A posição italiana contrapõe-se, em parte, ao apelo do vice-presidente da Comissão Europeia com pasta de Coesão e Reformas, Raffaele Fitto, que sugeriu empregar os já comprometidos fundos de coesão para enfrentar o aumento dos preços. Zaia foi enfático: “Os fundos de coesão já têm uma destinação. Valeria mais que a União Europeia nos permitisse abrir os cordões da bolsa e realizar as intervenções que o governo pretende promover”.

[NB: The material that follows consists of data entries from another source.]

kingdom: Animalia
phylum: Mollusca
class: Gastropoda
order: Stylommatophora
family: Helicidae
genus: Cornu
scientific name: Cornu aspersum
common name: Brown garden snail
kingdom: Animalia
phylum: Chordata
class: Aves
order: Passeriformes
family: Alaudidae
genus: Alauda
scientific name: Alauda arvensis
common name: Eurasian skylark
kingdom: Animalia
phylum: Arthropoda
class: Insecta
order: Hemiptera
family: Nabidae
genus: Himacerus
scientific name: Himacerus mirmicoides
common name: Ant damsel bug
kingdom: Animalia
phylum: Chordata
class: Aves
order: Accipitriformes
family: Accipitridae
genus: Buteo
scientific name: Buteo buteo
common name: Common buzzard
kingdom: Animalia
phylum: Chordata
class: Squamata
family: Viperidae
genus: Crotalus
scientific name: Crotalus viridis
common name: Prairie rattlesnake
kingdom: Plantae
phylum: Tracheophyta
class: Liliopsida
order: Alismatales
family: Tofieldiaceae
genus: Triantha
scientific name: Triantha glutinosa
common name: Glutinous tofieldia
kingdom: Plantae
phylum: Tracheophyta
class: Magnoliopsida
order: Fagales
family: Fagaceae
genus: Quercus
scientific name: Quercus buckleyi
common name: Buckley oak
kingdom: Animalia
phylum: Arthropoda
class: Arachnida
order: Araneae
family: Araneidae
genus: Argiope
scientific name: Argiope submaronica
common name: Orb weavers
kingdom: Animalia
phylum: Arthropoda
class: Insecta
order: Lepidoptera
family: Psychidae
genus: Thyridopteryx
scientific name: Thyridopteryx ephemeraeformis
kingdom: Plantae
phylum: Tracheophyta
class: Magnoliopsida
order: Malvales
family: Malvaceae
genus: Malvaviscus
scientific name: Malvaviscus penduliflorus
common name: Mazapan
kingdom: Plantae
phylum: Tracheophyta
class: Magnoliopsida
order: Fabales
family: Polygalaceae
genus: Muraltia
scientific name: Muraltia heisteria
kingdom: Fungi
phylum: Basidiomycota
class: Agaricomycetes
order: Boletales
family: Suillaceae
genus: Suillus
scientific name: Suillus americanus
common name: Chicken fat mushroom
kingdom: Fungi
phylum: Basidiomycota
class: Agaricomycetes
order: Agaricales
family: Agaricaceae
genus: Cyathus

Mais contundente, o assessor regional para Agricultura da Emilia-Romagna, Alessio Mammi, classificou a ideia de redirecionar os fundos de coesão como “inaceitável”. Segundo Mammi, utilizar esses recursos para políticas energéticas seria um erro estratégico, pois tais fundos são vitais para investimentos em áreas rurais e remotas — infraestrutura, estradas, requalificação urbana, serviços sociais e de saúde em zonas de montanha — cuja fragilidade territorial depende diretamente desses aportes.
Na sessão, foi aprovado por unanimidade o parecer assinado por Mammi que exige evitar a redução de 20% dos fundos da PAC e das verbas para a agricultura no próximo Quadro Financeiro Plurianual 2028-2034 da UE. O documento também pede a manutenção da OCM (Organização Comum de Mercado), ferramenta que o relator qualificou como “formidável” para permitir investimentos em pesquisa, produção e agregação da oferta, essenciais para preservar a renda dos agricultores.
Para Mammi, as respostas a médio e longo prazo passam por três frentes: elevar a despesa pública da UE do atual 1% para 1,6% do Rendimento Nacional Bruto da União; aumentar a produção europeia de proteínas, atualmente deficitária; e incentivar a produção de fertilizantes no continente, reduzindo a dependência externa que torna as cadeias sensíveis a rupturas (lembrando o risco de um bloqueio no Estreito de Hormuz).
O presidente da Região do Piemonte, Alberto Cirio, sintetizou o dilema em termos políticos: “É difícil explicar aos cidadãos por que a Europa permite ultrapassar o Pacto para comprar drones ou mísseis, mas não para ajudar um padeiro a pagar uma conta de luz triplicada ou quadruplicada em razão de guerras internacionais”.
Do ponto de vista estratégico, trata-se de um movimento decisivo no tabuleiro da política europeia: as regiões italianas pressionam por uma rearrumação das regras fiscais e orçamentárias como forma de criar alicerces mais resilientes à atual tectônica de poder energético. Resta saber se a cartografia institucional de Bruxelas aceitará esse redesenho tático ou se preferirá manter a disciplina fiscal vigente, reforçando tensões entre soberania nacional e governança supranacional.